The list of problems or challenges in this area is long, and in many cases is another example of not having the necessary leadership to get better results.
Those serving on the nine-member Board of Regents have the task of governing six universities, plus supervising 19 community colleges, six technical colleges and one municipal university. It is a tremendously important job. However, it is almost impossible for these nine men and women to have a good, accurate understanding of what is going on on the campuses of these schools. History shows Regents do not learn about troublesome situations until they grow into very serious problems. Regents are given specially designed tours of campuses, arrangements to meet with selected faculty and students, sit with the chancellor for a football or basketball game and then think they have an accurate, honest profile of the university and ability of the chancellor.
The terms of three Regents are ending this year. Governor Kelly has the opportunity to appoint three individuals to serve a maximum of two four-year terms. The Board needs members who are recognized for their personal and professional records, are committed to excellence, and have the public’s respect.
It’s not a position used to pay off political debts and IOUs or taking care of a friend of a friend.
How about considering the possibility of naming an outstanding professor as one of the new Regents?

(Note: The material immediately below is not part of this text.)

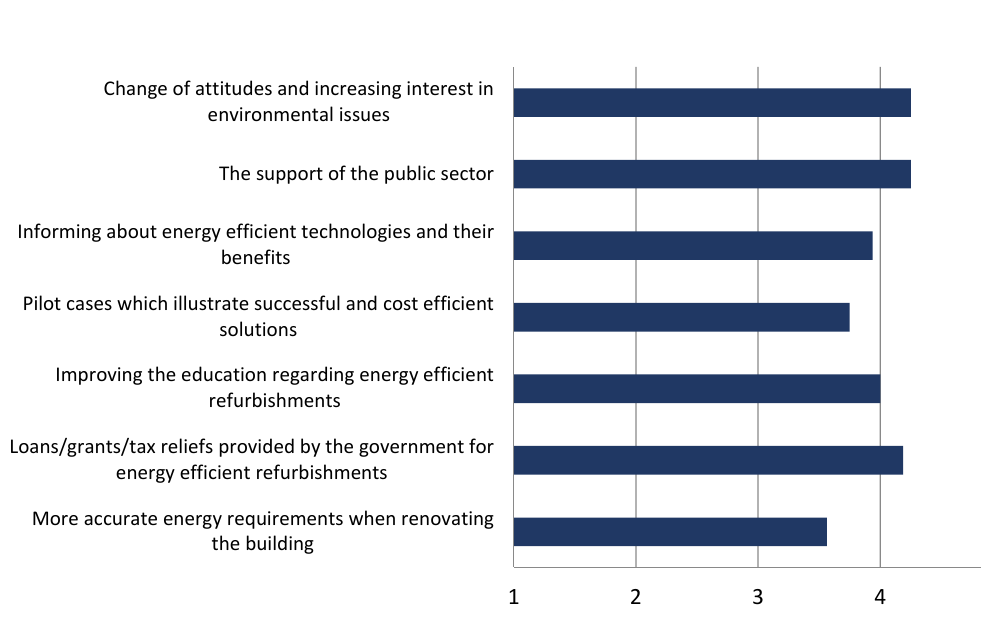
Figure 6. Most potential solutions for speeding up energy efficient renovations in Russia.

Someone who has firsthand experience and knows what is needed for a superior college level academic program?
Being a university chancellor or president, particularly in today’s environment, is a difficult and challenging job. But, it’s a good and rewarding job in many ways.

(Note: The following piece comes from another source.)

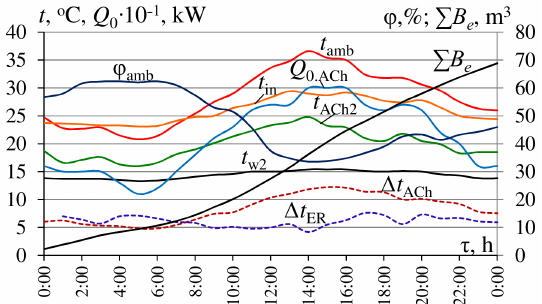
Figure 4. Daily variations in temperature t amb and relative humidity ϕ amb of ambient air, temperature of air at the gas engine inlet t in , and at the high-temperature air cooler outlet t ACh2 = t HT , ∆ t ACh = ∆ t ∆ t − t − t HT = t amb HT ; ER = t in HT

Other current serious problems facing KU, in addition to the athletics department and Regents, include:
• The necessity for strong, powerful and visionary leadership in the chancellor’s office as well as other Strong Hall offices. KU should not settle for second best in any position.
• The divided and frustrated faculty is extremely serious and dangerous.
• The likelihood of the school facing a $75 million deficit at the end of the current school year.
• Will KU officials execute a plan to terminate some tenured professors?
• How to address falling enrollment numbers.
• How to deal with the growing concerns by many parents that their children are not receiving a sound education at KU, that professors and graduate teaching assistants are injecting partisan politics into the classroom, and students fear retaliation if they speak up and challenge the teacher.
• How to improve relations with state legislators and gain added fiscal support and/or halt further cuts.
KU is a good school but it could, and should be, an even better university. However, to do so will require some bold, courageous and probably contentious moves. Will they be made?